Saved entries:
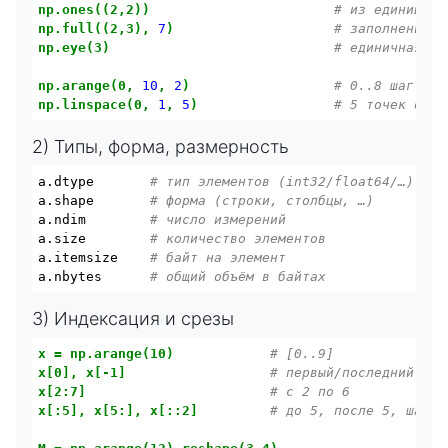
np.ones((2,2))
# из единиц
np.full((2,3),
7
)
# заполнение к
np.eye(3)
# единичная ма
np.arange(0,
10
,
2
)
# 0..8 шаг 2
np.linspace(0,
1
,
5
)
# 5 точек от 0
2) Типы, форма, размерность
a.dtype       
# тип элементов (int32/float64/…)
a.shape       
# форма (строки, столбцы, …)
a.ndim        
# число измерений
a.size        
# количество элементов
a.itemsize    
# байт на элемент
a.nbytes      
# общий объём в байтах
3) Индексация и срезы
x
=
np.arange(10)
# [0..9]
x[0],
x[-1]
# первый/последний
x[2:7]
# с 2 по 6
x[:5],
x[5:],
x[::2]
# до 5, после 5, шаг 2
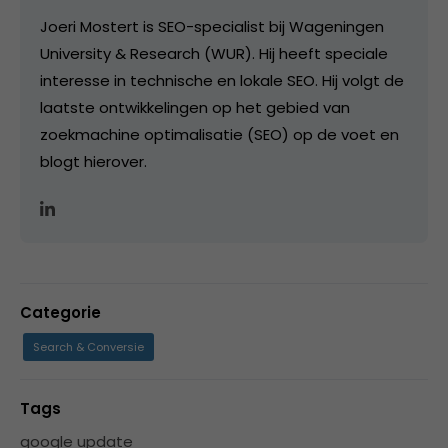
Joeri Mostert is SEO-specialist bij Wageningen
University & Research (WUR). Hij heeft speciale
interesse in technische en lokale SEO. Hij volgt de
laatste ontwikkelingen op het gebied van
zoekmachine optimalisatie (SEO) op de voet en
blogt hierover.
Categorie
Search & Conversie
Tags
google update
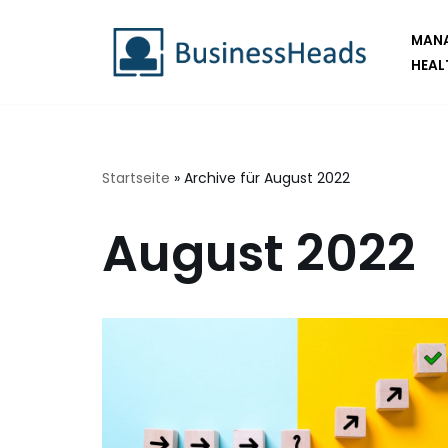
MANA
Zum
HEAL
Inhalt
springen
Startseite
»
Archive für August 2022
August 2022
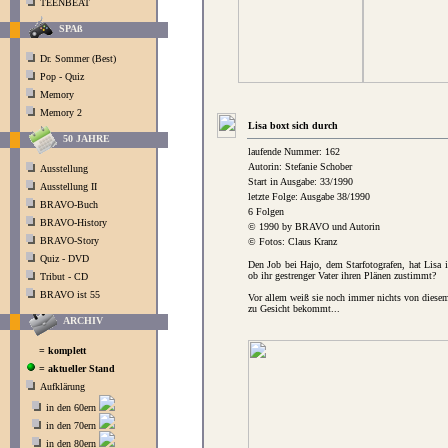
TEENBEAT
SPAß
Dr. Sommer (Best)
Pop - Quiz
Memory
Memory 2
Lisa boxt sich durch
50 JAHRE
laufende Nummer: 162
Autorin: Stefanie Schober
Ausstellung
Start in Ausgabe: 33/1990
Ausstellung II
letzte Folge: Ausgabe 38/1990
BRAVO-Buch
6 Folgen
BRAVO-History
© 1990 by BRAVO und Autorin
BRAVO-Story
© Fotos: Claus Kranz
Quiz - DVD
Den Job bei Hajo, dem Starfotografen, hat Lisa
ob ihr gestrenger Vater ihren Plänen zustimmt?
Tribut - CD
BRAVO ist 55
Vor allem weiß sie noch immer nichts von diese
zu Gesicht bekommt...
ARCHIV
= komplett
= aktueller Stand
Aufklärung
in den 60ern
in den 70ern
in den 80ern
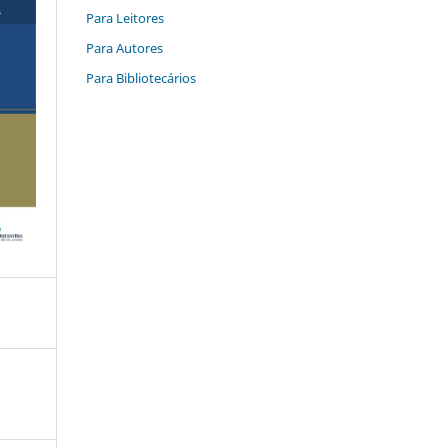
Para Leitores
Para Autores
Para Bibliotecários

■ WRITTEN TASK: Tally the lines in the records above that contain the string "Para", and reply with that number alone.

■ RESPONSE TO THE TASK: 3